Despite Nuclear sub success, conventional sub still running behind schedule

India now has specialised submarime rescue system

Even as the nuclear submarine, INS Arihant  has propelled India into an exclusive club, plans to build additional conventional submarines has slowed  down with no follow orders to the Kalvari class, the six Scorpenes being built at the Mazagon Docks Limited  (MDL).

The strategic community, including the Indian Navy, has been waiting for the Government to announce  the project 75(I), or the  follow on to the Scorpene.  This even as China continues to build rapidly.

Prime Minister Narendra Modi announced in November that India’s nuclear triad in complete – means the ability to launch nuclear weapons from under the sea, from air and from land based platforms.  In case of nuclear submarines, the Arihant puts India  in an exclusive league of nations – the US UK, Russia, France and China —  who have the ability to do this. 

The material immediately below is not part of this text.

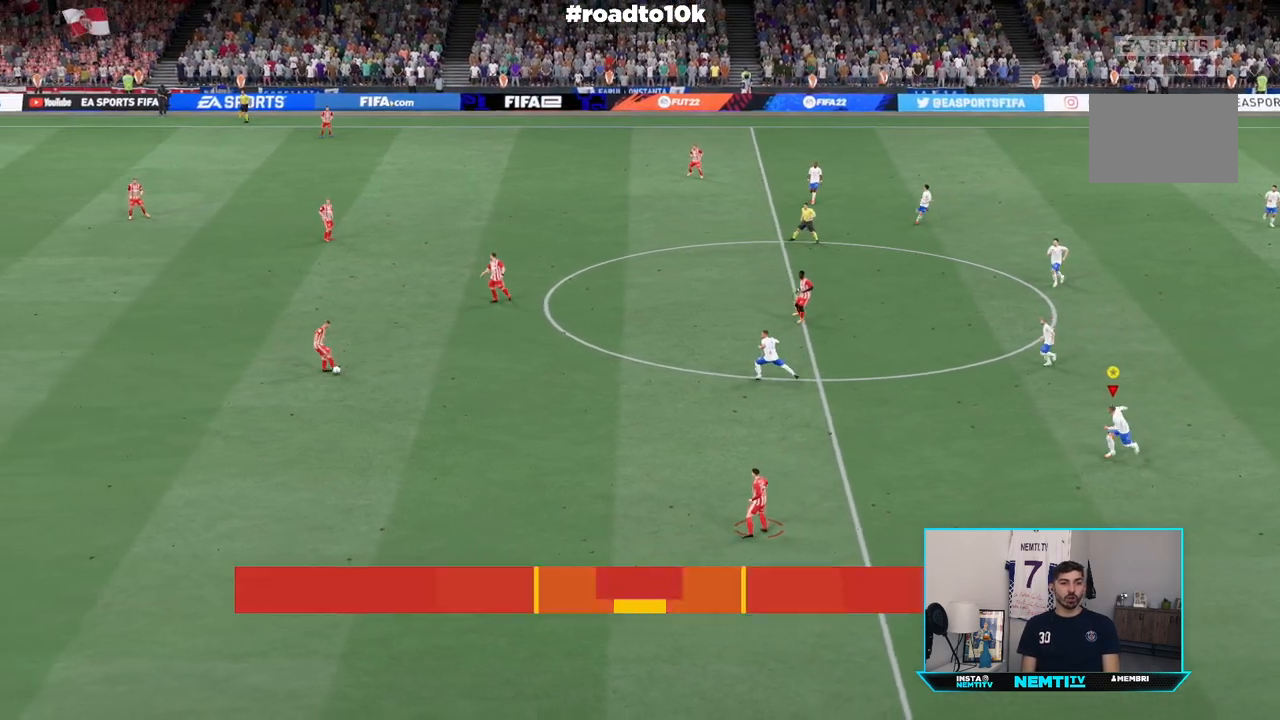
{"buttons": [], "left_stick": "left", "right_stick": "center", "events": [[17, "left_stick", "left"]]}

In case of the follow on order to the Scorpene, the Strategic Partnership model or the SP Model caused the delay. It is promising but nothing has happened. The Ministry of Defence has okayed making of helicopters, fighter jets, submarines and armoured fighting vehicles/Tanks  under this project. On paper its promising and envisages indigenous manufacturing of major defence platforms by an Indian strategic partner, who will collaborate with foreign OEM, acquire niche technologies and set up production facilities in the country. In reality, the complexities of the SP Model have so far not been understood by either the Indian Industry or the foreign partners.

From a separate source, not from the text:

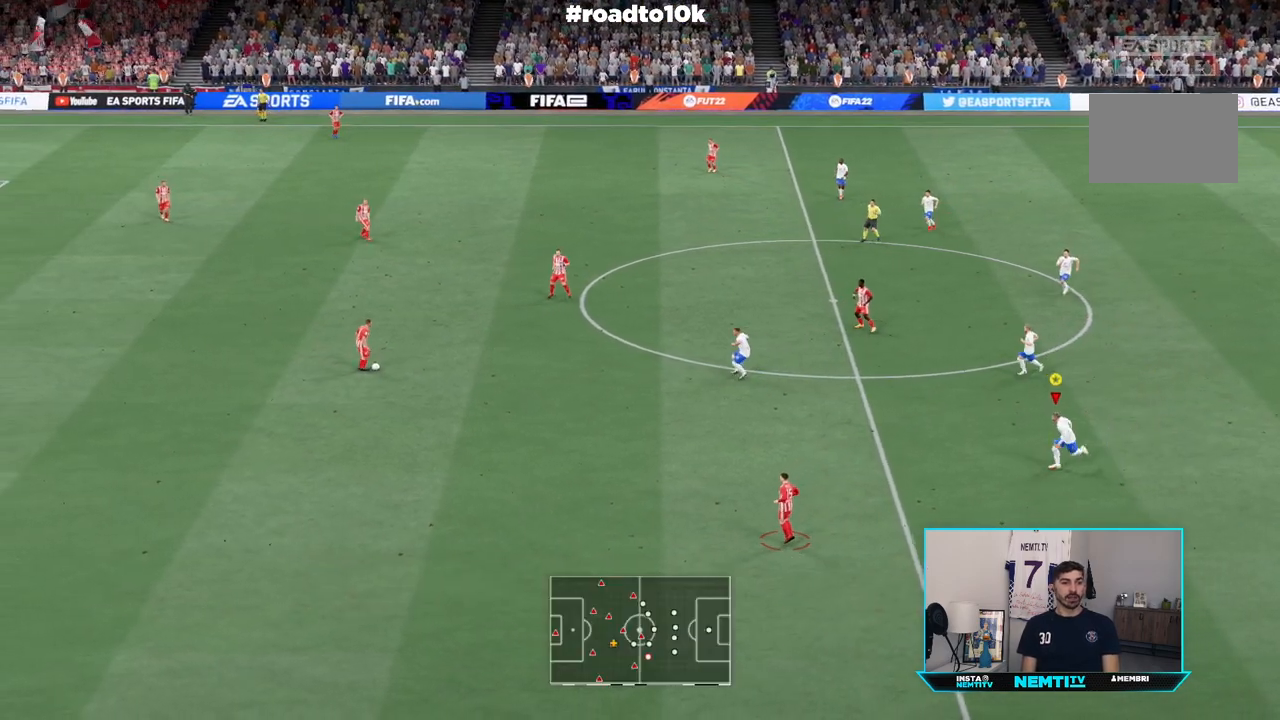
{"buttons": [], "left_stick": "left", "right_stick": "center", "events": []}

China’s prowess is the threat: China had entered this exclusive club with its SSBN making its first deterrent patrol in December 2015.The US Department of Defence, on August 16 last year presented its annual report to the Congress titled ‘Military and Security Developments Involving the People’s Republic of China 2018’. It says “Modernization of China’s submarine force remains a high priority. It currently operates 4 nuclear powered (SSBN), 5 nuclear-powered attack submarines (SSN), and  47 diesel-powered attack submarines. China’s four operational JIN-class SSBNs represent China’s first credible, sea-based nuclear deterrent. India, besides the Arihant, operates the nuclear powered INS Chakra which is on lease from Russia and another 14 diesel-electric vessels.  In comparison India has only 13 conventional submarines, one SSBN the INS Arihant and one INS Chakra, a Russain Akula class on lease.

The Submergence rescue: In December last, the Indian Navy’s commissioned the first flyaway Deep Sea Submarine Rescue System. Procured from the James Fisher and Sons Pvt. Ltd, UK, the capability is significant and pioneering jump in the Indian Navy’s capability in deep submarine rescue.

The Indian Navy currently operates submarines of the Sindhughosh, Shishumar, Kalvari Classes as well as nuclear powered submarines. The operating medium and the nature of operations undertaken by submarines expose them to high degree of inherent risk. In such an eventuality, traditional methods of search and rescue at sea are ineffective for a disabled submarine.

To overcome this capability gap the Navy has acquired a third generation, advanced Submarine Rescue System consisting of a Non-tethered Deep Submergence Rescue Vehicle (DSRV) and its associated equipment. The system can search, locate and rescue crew from a disabled Submarine. The Deep Sea rescue system would have a global footprint and can be mobilised from the Naval base at Mumbai to the nearest mobilisation port by air/land or sea. It can be quickly flown on the IAF C-17 plane.

The system is capable of undertaking rescue from a disabled Submarine upto 650 meters  depth. It can rescue 14 personnel from a disabled Submarine at one time and can operate in extreme sea conditions.

What is the prowess of the Arihant: Made indigenously. It is first of the four SSBN’s that India proposes to build. The design is based on the Russian Akula-1 Class. It weighs 6,000 tonne, has a  length of 110 metres and 95-strong crew. It is powered by a 83MW pressurised water reactor (PWR) developed by the Bhabha Atomic Research Centre with assistance from a Russian design team. The Indian Navy, BARC  and Defence Research and Development Organisation (DRDO) have done the feat at naval dockyard in Visakhapatnam. Other companies involved in its development are Tata Power, a division of Tata Group and Larsen & Toubro (L&T), a technology, engineering, construction and manufacturing company.

It is currently armed with 12 B-05/ K-15 SLBMs (submarine launched ballistic missiles), which have a range of 750 km. Its arsenal of four K-4 SLBMs, with a range of 3,500 km, is yet to pass trials. Three other SSBNs are being built. A second SSBN, the Arighat, launched last November, is expected to join the navy in a few years.